━━ Text for analysis

# Dyno



## kerleyfries (Apr 8, 2010)

MODS: Pacesetter LT's, Loudmouth w/ no cats, K&N intake with cold air mod... 

this car has no tune whatsoever. the airfuel never got higher and 13.3 which is absolutely fine for na. 

not going to tune until heads-cam is in. shud be one month.... 

thanks for watching. hope you enjoyed as i did. 


video-2010-04-10-17-35-03.flv video by kerleyfries - Photobucket


----------



## kerleyfries (Apr 8, 2010)

Thanks Guys For All The Comments. Yeah I Know Its Really Awesome. Had No Idea It Could Make So Much Power.


----------



## ROBSGTO (Jul 6, 2008)

Let's try this and maybe you will get some comments.



EDIT:Well maybe not,I can't get the vid to pop up and work.


----------



## kerleyfries (Apr 8, 2010)

LMAO.... did photobucket not work?


----------



## ROBSGTO (Jul 6, 2008)

I used Mozilla and was able to view your video,but I could not with AOL,car sounds amazing and congrats on the nice power numbers!


----------



## kerleyfries (Apr 8, 2010)

thanks bro. preciate it.


----------

━━━━
━━ Dataset content

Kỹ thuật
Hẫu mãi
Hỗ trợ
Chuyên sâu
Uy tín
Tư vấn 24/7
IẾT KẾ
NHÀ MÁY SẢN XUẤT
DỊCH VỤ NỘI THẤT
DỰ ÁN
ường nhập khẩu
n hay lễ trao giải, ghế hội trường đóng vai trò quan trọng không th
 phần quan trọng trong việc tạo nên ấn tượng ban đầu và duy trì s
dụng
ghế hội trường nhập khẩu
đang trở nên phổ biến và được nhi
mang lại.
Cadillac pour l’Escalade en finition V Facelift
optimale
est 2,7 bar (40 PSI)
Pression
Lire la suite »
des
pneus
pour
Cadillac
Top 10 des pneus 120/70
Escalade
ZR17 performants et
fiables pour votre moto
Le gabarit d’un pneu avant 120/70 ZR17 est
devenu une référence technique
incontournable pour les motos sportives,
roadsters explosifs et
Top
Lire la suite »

━━━━

* Exercise tasks
1 > Answer these questions from the dyno thread:
(a) What intake is listed among the car's mods?
(b) What is the highest air-fuel figure reported?
(c) In which browser was ROBSGTO able to view the video?
2 > Reproduce the stretch of the dyno thread from "MODS: Pacesetter LT's, Loudmouth" through "be one month...." word for word.
3 > Translate this sentence from the dyno thread into Spanish: "I used Mozilla and was able to view your video,but I could not with AOL,car sounds amazing and congrats on the nice power numbers!"
The lines have no connection to the dyno thread.

* Answers given
1 >
(a) A K&N intake with a cold air mod.
(b) 13.3.
(c) Mozilla.

2 >
MODS: Pacesetter LT's, Loudmouth w/ no cats, K&N intake with cold air mod... 

this car has no tune whatsoever. the airfuel never got higher and 13.3 which is absolutely fine for na. 

not going to tune until heads-cam is in. shud be one month....

3 > Usé Mozilla y pude ver tu video, pero no pude con AOL; el auto suena increíble, ¡y felicitaciones por las buenas cifras de potencia!